The most common method of overriding styles, especially when converting existing CSS to OOCSS, is adding new classes. In the case of supporting the ability to toggle the gradient style of a button, the gradient style needs to be separated from the primary style.
<button class="btn medium primary primary-gradient">Ok</button>
.btn
This would represent the default structure for a button including margin, padding and border-width excluding height and width.
.medium
This would represent any medium sized element by defining its height and width.
.primary
Let’s say this defines the primary skin such as a background and border color excluding the gradient.
.primary-gradient
This would represent the gradient for primary elements.

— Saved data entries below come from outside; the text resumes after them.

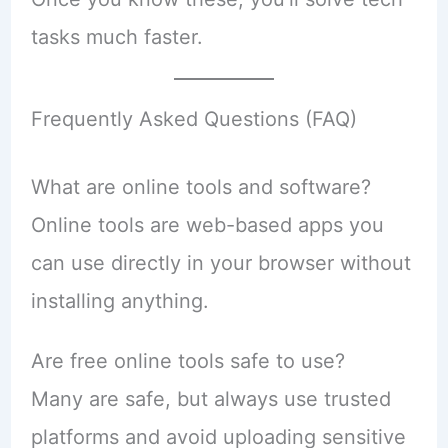
tasks much faster.
Frequently Asked Questions (FAQ)
What are online tools and software?
Online tools are web-based apps you
can use directly in your browser without
installing anything.
Are free online tools safe to use?
Many are safe, but always use trusted
platforms and avoid uploading sensitive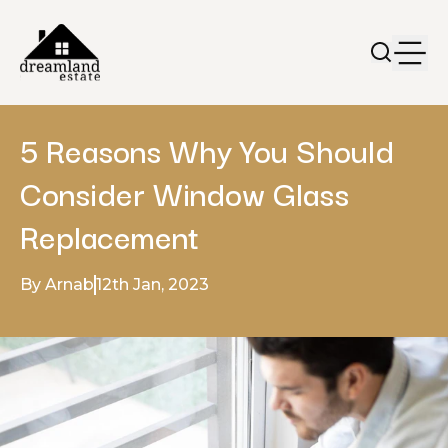
5 Reasons Why You Should
Consider Window Glass
Replacement
By Arnab
12th Jan, 2023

By defining the new class .primary-gradient, the gradient can now be updated independently from other structure and skin classes. This capability is fundamental to OOCSS. Separating structure and skin offers some abstractions to base CSS classes on. That isn’t the whole story though. Getting the granularity right (the proper level of abstraction) is key to a maintainable OOCSS code base. Based on the requirements given, separating the primary gradient from the primary skin produces a proper granularity.
What about JavaScript?
Often requirements call for the use of JavaScript. The use of JavaScript usually involves retrieving one or more DOM elements using a class or Id. If the selector contains a styling class used for structure or skin, the JavaScript ends up coupled to that structure or skin. Sometimes this is intentional like the scenario described above in the section “Module Overrides”.

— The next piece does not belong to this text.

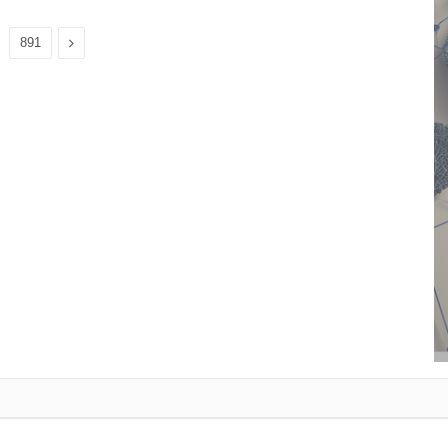
Next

The use of event handlers for containing important business logic is a common scenario. Using a separate class to access from JavaScript can eliminate the coupling between style and functionality. Use a naming convention for these JS classes such as ‘js-[verb]-[noun]’:
Html
<button class="btn-medium btn-close js-close-dialog">Close</button>
JavaScript
$(".js-close-dialog").click(function () { /* … */ });
Not Always 100% Applicable
OOCSS covers most possibilities but the fact is, we live in an unequivocally gray world. There is no single perfect cookie-cutter solution for every business need. Especially when it comes to custom software development. It always depends on requirements. Using OOCSS as guidelines for writing CSS is a decent approach to balancing complexity, ease of maintenance, and evolving requirements.